There’s nothing more exciting than room service.
Whoever invented room service should promptly receive a medal and deservedly, a massive hug.
Imagine them pitching the idea. You mean I can lounge in bed as you roll a cart of food into my room for me to consume in the comfort of my fluffy bath robe?
This is sort of what I imagine being Queen to be like.
As temporary King & Queen of The W Barcelona, we greedily gorged on eggs, tomatoes, toast, jams, fresh fruit and yogurts whilst taking in stunning views of the Mediterranean Sea.
After an indulgent morning, we slipped on swimsuits and scurried down to the beach to get in a little last minute relaxation before spending the day tracking down Barcelona’s stunning architecture by the revered Antoni Gaudí.
Over the past few days, we had seen people flying by on electric scooters, racing each other up and down the beach. As the day was incredibly hot, and we had quite a lot of ground to cover, we decided this would be the perfect way to get around. As we were traveling father afield than the beach, we were given electric bicycles. You still pedal, but the bike gives an automatic boost, taking away most of the effort.
We set off on our new set of wheels, racing each other through herds of tourists and around leisurely couples on a stroll, getting used to our rides. We soon found that they were occasionally unpredictable, giving sudden bursts of energy, zooming us forward unsuspectingly. Mine happened to have to no bell, which resulted in me frantically calling out DING DING every once and awhile.
We rode up through busy streets, pedalling furiously up hills as cars and buses whooshed past. I was constantly distracted by beautiful buildings and interesting sites, making him increasingly nervous as I rode in and out of traffic. But, I was on a mission, leading us towards the towering spikes piercing the skyline in the distance.
We finally arrived at Sagrada Família, Gaudí’s magnum opus. Antoni Guadí was a Spanish Catalan architect whose works, littered mostly around Barcelona, attract admiration from all over the world. His creations were largely influenced by architecture, nature and religion. After being commissioned in 1882, Gaudí soon took over the construction of this church with engineering style and design unlike any church in the world. His plans were so vast and extensive, that by the time of his death, only a quarter of the project was completed.
We sadly didn’t enter the building, but I obviously recommend a visit as it is truly unlike anything you’ll ever see.

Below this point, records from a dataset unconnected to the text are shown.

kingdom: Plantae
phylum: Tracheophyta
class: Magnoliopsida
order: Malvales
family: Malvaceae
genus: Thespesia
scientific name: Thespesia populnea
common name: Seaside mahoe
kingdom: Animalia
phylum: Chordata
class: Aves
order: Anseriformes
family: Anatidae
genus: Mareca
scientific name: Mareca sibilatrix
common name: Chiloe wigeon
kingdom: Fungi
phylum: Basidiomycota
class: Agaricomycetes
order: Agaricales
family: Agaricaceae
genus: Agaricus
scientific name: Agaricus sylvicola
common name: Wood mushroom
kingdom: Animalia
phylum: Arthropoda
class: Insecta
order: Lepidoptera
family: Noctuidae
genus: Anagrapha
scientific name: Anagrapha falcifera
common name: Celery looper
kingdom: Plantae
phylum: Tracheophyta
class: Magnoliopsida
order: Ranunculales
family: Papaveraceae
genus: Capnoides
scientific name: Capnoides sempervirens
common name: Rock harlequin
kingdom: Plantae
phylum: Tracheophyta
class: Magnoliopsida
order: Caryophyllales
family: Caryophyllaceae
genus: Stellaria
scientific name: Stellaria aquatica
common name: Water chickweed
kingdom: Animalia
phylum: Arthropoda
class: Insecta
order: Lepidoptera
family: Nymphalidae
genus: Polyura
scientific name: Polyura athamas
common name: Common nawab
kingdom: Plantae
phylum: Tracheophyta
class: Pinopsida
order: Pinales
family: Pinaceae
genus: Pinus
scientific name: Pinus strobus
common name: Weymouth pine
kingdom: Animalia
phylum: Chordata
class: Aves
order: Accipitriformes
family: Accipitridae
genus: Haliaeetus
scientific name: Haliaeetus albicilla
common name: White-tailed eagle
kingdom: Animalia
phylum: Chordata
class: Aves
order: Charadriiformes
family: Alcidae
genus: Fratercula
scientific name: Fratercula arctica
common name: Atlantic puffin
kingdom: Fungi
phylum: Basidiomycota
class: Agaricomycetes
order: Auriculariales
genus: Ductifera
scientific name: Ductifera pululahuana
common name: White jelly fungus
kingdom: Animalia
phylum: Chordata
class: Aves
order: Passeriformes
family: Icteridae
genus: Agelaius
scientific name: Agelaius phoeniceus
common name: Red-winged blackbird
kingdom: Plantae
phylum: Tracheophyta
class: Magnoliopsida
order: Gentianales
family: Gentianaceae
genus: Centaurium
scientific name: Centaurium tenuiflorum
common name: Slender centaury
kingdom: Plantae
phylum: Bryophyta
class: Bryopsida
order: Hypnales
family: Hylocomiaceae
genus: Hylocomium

We mounted our trusty bikes and continued uphill towards Park Güell. Huffing and puffing as we reached the top, having ridden for an hour in the blazing sun, we were more than ready for a rest. Park Güell is a garden complex filled with architectural structures created and designed by Gaudí. There are unrestricted gardens with beautiful stone structures and stunning views, which anyone can access. But, the monumental zone with his mosaic and architectural creations is ticketed, only allowing a certain number of people per time slot. I was devastated to find that the time slot was full, so we were unable to reach the other buildings. But, the gardens and views themselves are absolutely stunning and we wandered round the peaceful pathways.
This pink coloured building was where Gaudí and his family lived for 20 years. It has now been turned into the Gaudí-House Museum which you can visit to see some of his original works.
Having explored as much of the park as we could, we returned to our bikes for an enjoyable downhill journey. We raced through traffic until arriving at Casa Batlló.
The building was bought in 1900 by Josep Batlló, a wealthy textile industrialist. The building itself was undesirable to buyers because of its design, but the family decided to purchase it for its centralised location. In 1904, the family wanted to find someone to redesign the house, making it unlike any other in its creativity and appearance. Seeing the innovation used in Parc Güell, they decided Antoni Gaudí would be the one for the job.
The building is absolutely stunning, with a skeletal appearance, but be sure to book tickets ahead as there was a two hour wait to enter.
Before leaving, we noticed the building next door, which is also beautifully designed. A door was open, so I snuck inside for a peak.
There were beautiful tiles, stain glass panels and the most amazing light fixtures.
We continued down La Rambla through swarms of tourists before make a quick stop at La Boqueria, my foodie heaven that I told you you about the other day. We sat in the shade and snacked on mushrooms and mussels escabeche. This traditional Spanish tapas is a thing of beauty. Perfectly cooked, canned mussels float around in a mixture of olive oil, vinegar, garlic, salt and pimentón.
We then returned our electric rides and crawled back to the W, absolutely exhausted. After a little lounging by the window, watching illuminated boats sail by on the black water, we went for a stroll in the warm, night air. We went into a restaurant packed with locals for a late night meal. As you can see, there are no pictures of its interior, no descriptions of what we ate and certainly no food porn. The food was not good, to say the least. I picked at my plate and settled with the idea of having churros con chocolate for dinner, a Spanish treat that I had been desperate to find the entire trip. We left in search of my much lusted after treat, with no such luck.
Tired, but fulfilled from our day’s adventures, we returned to the big glass wave for some much deserved sleep.